* Begin Excerpt to read *
# Front end troubles



## Dave N (Aug 26, 2010)

Hi there, my name's Dave and I have a problem.

Yesterday we (my father and I) started our truck, a 1984 chevy k10, unknown v8 with a 3 speed, regular cab longbed 4x4 (with auto-locking hubs), and when we were on the road it was making some bad noises from the front end. I thought it was a bad u joint on the pass. side axle. when we stopped to look at it, we discovered that if you turn the wheel all the way (right or left), something is binding up enough to slow/stop the truck. (i know some 'bumping' is normal, i drive a 2010 silverado which feels like it's tripping over itself in 4wd, but this is 100 times worse)

thankfully we were done plowing for the day, so to a friend's service station we went. when the truck was on the lift, and the steering was turned all the way, the truck was bouncing so bad we thought it was going to fall of the lift. strange thing is, this only happens when the truck is in 4 wheel drive

that night, we replaced the suspected u joint, and un-seized the front drive shaft (where it expands), hoping it would solve the problem. In the process, we also inspected the pass side hub assembly, and all seemed fine. when we started the truck, it still bounced as bad as before.
* End Excerpt to read *
* Begin Data lines *
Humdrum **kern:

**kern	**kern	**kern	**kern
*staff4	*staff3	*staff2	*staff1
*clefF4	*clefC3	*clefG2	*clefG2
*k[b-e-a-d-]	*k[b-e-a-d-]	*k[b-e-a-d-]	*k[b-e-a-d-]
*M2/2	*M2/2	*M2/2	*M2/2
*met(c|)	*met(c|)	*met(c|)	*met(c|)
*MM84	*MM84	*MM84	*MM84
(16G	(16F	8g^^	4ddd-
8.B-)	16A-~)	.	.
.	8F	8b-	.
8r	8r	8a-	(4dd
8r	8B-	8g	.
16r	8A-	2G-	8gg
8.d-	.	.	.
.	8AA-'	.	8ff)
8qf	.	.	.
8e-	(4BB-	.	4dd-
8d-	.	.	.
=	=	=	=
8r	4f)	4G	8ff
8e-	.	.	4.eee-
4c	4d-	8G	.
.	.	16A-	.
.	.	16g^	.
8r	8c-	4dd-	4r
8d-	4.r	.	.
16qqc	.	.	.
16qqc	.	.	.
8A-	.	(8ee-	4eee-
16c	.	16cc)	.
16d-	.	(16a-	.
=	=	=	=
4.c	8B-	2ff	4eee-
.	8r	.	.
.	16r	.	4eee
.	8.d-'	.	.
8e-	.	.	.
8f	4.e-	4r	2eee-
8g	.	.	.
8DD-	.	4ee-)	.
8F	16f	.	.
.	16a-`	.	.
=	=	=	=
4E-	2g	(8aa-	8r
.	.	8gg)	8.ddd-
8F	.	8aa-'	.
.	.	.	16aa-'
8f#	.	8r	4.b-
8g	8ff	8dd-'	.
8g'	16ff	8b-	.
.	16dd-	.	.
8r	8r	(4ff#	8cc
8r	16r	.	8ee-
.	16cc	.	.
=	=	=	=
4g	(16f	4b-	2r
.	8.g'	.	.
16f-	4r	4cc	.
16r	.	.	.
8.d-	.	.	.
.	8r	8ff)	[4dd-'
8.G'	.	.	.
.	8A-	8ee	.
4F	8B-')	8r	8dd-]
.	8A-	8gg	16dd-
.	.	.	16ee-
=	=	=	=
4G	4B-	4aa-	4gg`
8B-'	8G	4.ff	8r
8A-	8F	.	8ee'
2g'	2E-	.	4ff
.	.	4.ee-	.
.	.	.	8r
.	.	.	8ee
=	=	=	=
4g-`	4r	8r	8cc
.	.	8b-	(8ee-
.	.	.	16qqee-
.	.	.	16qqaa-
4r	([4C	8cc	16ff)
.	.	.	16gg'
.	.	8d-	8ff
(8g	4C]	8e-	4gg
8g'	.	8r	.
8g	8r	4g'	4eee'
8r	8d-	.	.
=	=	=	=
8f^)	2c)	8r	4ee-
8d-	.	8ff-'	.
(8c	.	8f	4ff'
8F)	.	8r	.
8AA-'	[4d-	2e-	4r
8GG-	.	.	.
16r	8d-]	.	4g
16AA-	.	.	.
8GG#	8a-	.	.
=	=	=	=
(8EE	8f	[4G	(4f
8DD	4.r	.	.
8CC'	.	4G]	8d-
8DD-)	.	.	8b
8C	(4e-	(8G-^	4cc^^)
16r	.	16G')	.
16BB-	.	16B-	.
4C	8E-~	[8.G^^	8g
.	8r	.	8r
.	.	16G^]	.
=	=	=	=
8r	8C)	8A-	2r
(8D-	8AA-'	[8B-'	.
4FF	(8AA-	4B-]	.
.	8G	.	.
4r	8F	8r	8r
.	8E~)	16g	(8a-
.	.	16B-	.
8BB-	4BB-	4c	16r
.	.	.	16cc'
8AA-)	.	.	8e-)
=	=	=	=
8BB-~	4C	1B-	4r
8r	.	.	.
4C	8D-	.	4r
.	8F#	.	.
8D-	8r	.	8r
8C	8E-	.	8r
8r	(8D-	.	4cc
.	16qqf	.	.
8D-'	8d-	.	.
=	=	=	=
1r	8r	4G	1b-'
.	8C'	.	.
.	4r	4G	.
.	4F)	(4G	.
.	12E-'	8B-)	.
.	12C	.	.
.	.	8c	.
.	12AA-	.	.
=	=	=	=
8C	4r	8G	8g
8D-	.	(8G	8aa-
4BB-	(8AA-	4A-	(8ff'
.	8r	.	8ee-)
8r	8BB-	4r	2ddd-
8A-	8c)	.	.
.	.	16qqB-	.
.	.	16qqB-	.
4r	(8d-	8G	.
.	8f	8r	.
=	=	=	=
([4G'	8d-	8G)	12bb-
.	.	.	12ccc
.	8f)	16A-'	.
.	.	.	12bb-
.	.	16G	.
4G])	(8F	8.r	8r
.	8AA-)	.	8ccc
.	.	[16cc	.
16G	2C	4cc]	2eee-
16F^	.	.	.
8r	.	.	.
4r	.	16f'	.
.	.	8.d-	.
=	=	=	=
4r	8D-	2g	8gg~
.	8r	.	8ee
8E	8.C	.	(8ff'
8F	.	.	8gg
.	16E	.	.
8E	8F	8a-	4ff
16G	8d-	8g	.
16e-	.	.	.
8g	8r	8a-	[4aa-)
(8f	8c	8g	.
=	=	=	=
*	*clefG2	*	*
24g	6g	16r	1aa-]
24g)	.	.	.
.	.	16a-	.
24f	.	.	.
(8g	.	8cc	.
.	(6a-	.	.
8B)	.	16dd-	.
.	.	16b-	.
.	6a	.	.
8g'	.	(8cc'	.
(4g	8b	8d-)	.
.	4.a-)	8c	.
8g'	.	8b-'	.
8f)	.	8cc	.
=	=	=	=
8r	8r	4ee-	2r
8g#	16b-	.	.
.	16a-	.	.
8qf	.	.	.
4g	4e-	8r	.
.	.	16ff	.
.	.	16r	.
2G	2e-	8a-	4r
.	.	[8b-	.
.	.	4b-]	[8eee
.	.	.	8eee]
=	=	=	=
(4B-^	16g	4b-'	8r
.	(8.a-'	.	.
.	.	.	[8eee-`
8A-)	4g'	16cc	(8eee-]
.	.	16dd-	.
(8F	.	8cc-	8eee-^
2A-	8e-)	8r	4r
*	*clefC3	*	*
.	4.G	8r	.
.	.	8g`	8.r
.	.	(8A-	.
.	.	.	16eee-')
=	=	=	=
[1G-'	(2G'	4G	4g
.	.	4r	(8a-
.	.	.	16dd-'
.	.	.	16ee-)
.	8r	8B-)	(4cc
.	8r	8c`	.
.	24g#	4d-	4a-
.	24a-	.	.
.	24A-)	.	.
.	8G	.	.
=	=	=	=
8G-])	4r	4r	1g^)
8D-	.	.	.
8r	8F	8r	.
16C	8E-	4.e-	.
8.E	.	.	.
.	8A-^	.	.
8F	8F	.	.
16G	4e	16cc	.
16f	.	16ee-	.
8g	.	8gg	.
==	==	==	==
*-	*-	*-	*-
* End Data lines *
Reproduce everything in the front end troubles thread above, from "Hi there, my" down to "100 times worse)", word for word.

Output for this exercise:
Hi there, my name's Dave and I have a problem.

Yesterday we (my father and I) started our truck, a 1984 chevy k10, unknown v8 with a 3 speed, regular cab longbed 4x4 (with auto-locking hubs), and when we were on the road it was making some bad noises from the front end. I thought it was a bad u joint on the pass. side axle. when we stopped to look at it, we discovered that if you turn the wheel all the way (right or left), something is binding up enough to slow/stop the truck. (i know some 'bumping' is normal, i drive a 2010 silverado which feels like it's tripping over itself in 4wd, but this is 100 times worse)